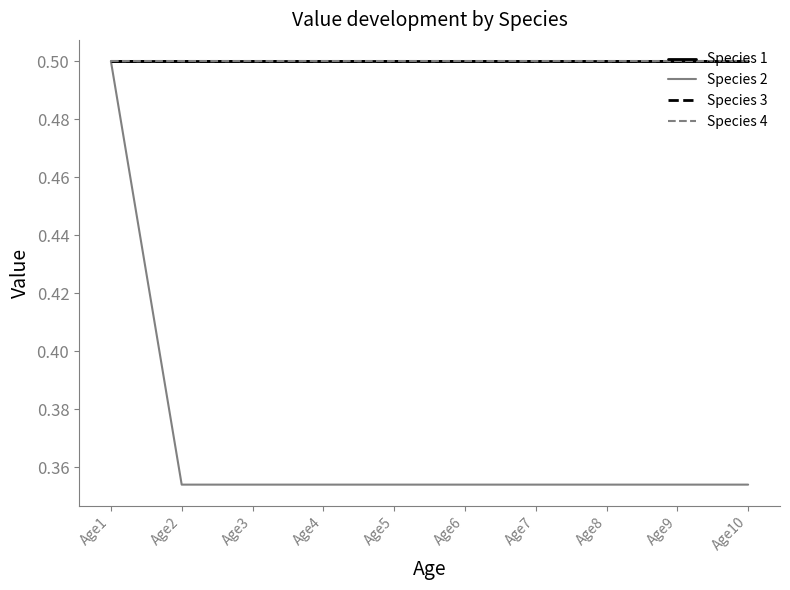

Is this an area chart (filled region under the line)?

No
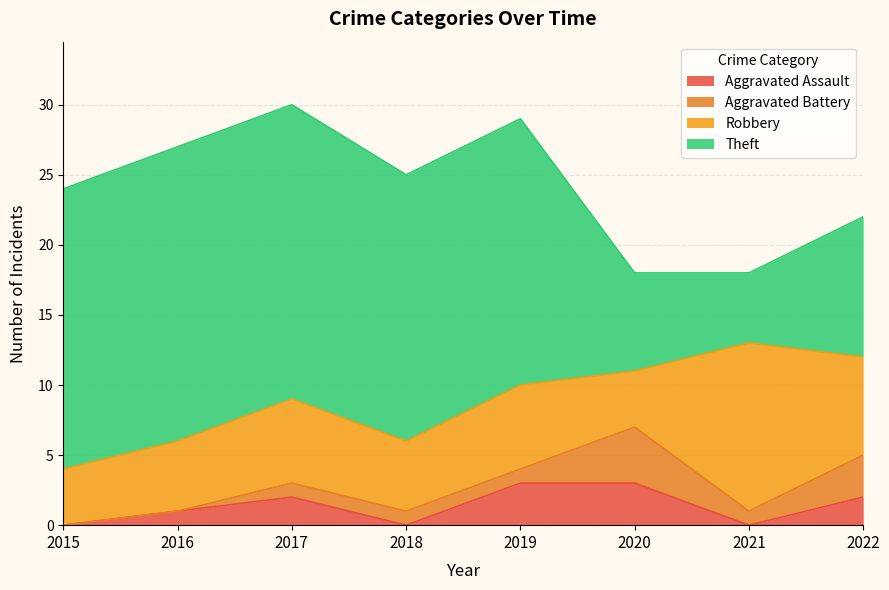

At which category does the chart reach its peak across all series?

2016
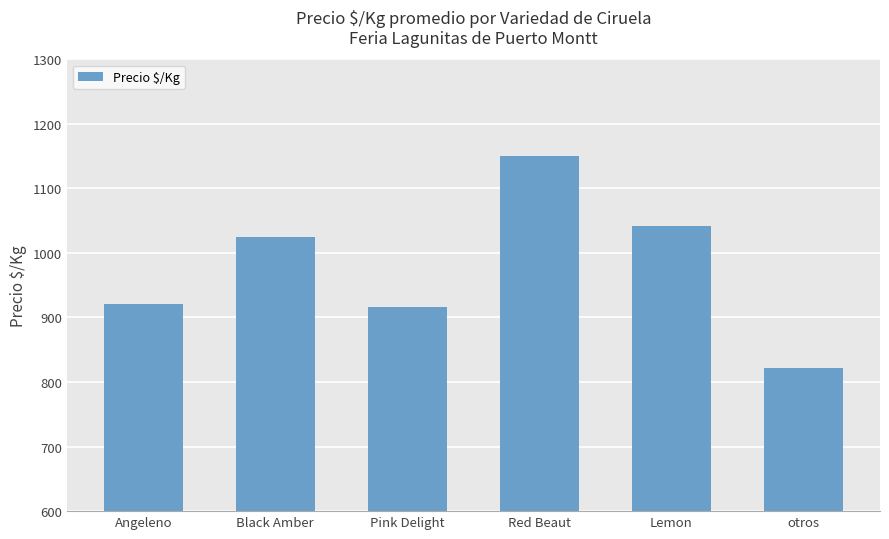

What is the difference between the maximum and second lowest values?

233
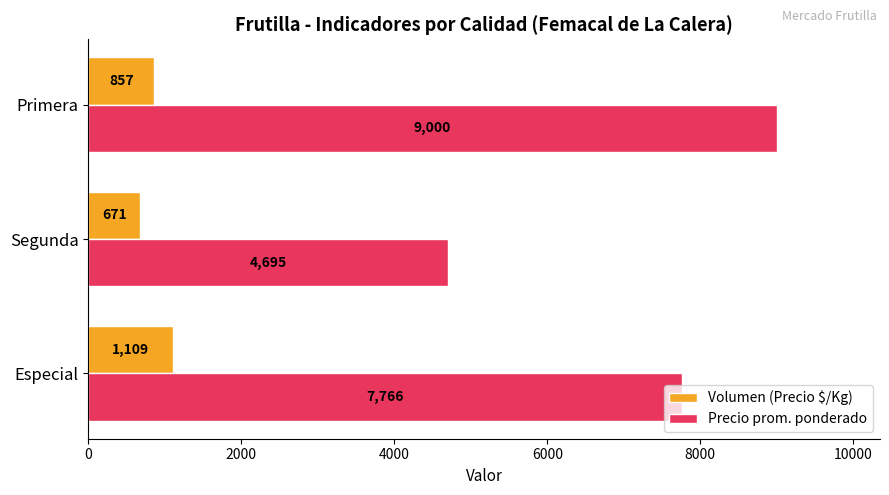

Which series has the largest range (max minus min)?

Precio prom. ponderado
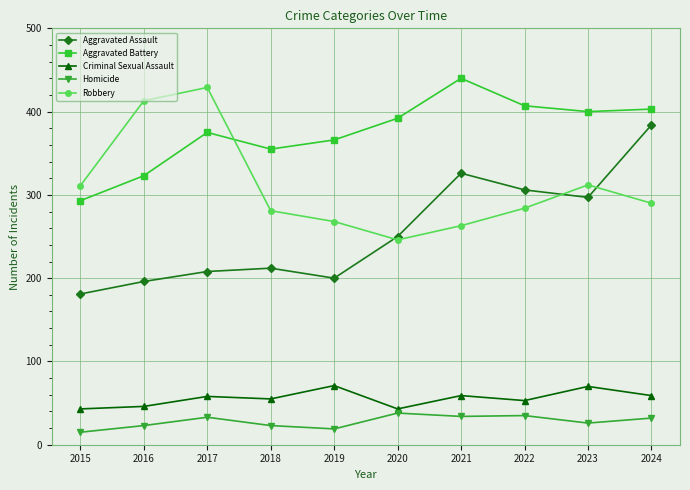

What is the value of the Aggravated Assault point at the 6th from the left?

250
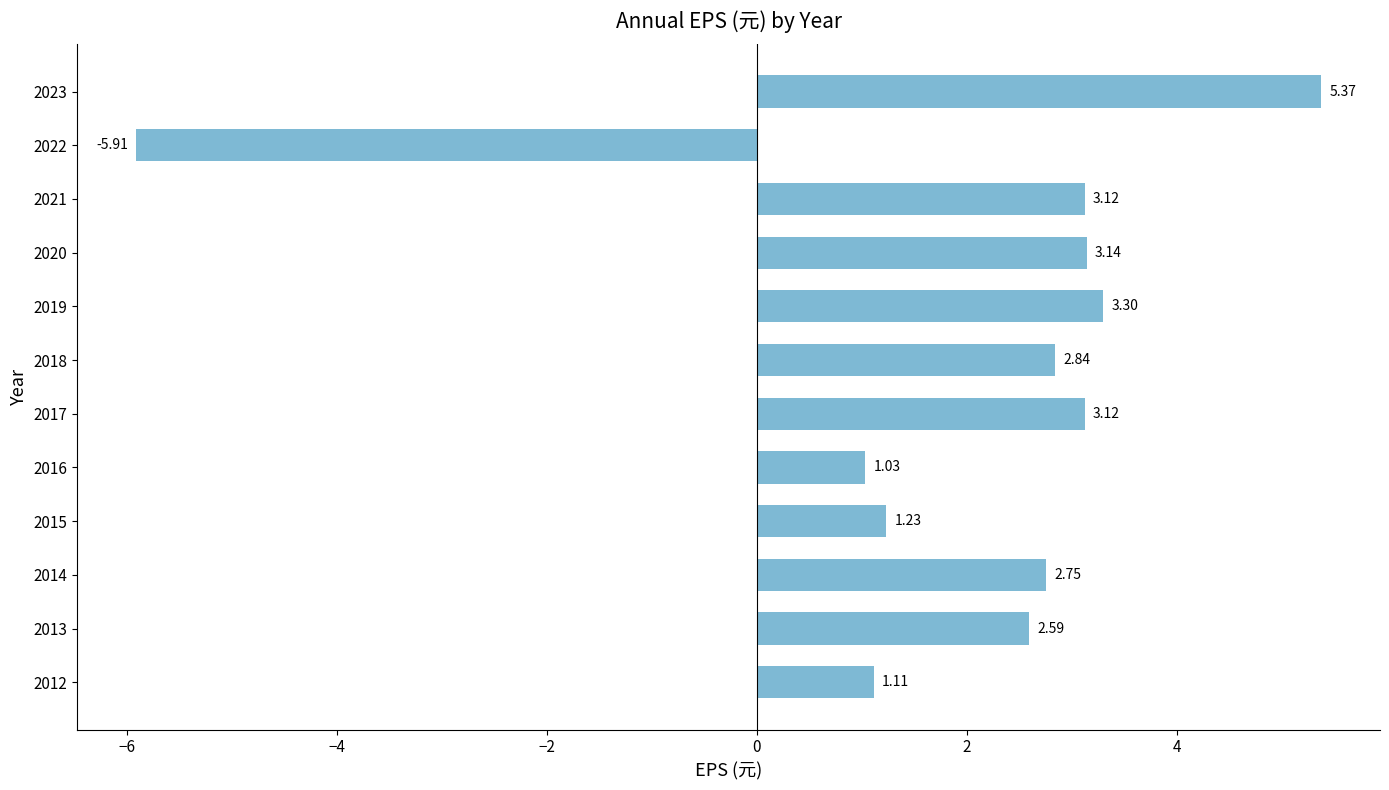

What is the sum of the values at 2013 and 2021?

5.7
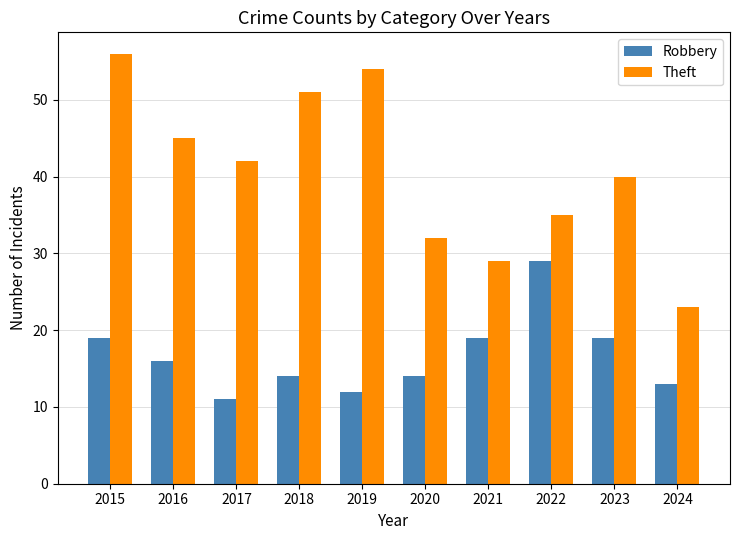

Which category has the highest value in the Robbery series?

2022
---+---
▶ What the task asks
Convert every line of the listing above into a Markdown table with the columns Row and Text, numbering the rows in order. Leave out blank lines and the picture lines.

▶ Result below
| Row | Text |
|---|---|
| 1 | Is this an area chart (filled region under the line)? |
| 2 | No |
| 3 | At which category does the chart reach its peak across all series? |
| 4 | 2016 |
| 5 | What is the difference between the maximum and second lowest values? |
| 6 | 233 |
| 7 | Which series has the largest range (max minus min)? |
| 8 | Precio prom. ponderado |
| 9 | What is the value of the Aggravated Assault point at the 6th from the left? |
| 10 | 250 |
| 11 | What is the sum of the values at 2013 and 2021? |
| 12 | 5.7 |
| 13 | Which category has the highest value in the Robbery series? |
| 14 | 2022 |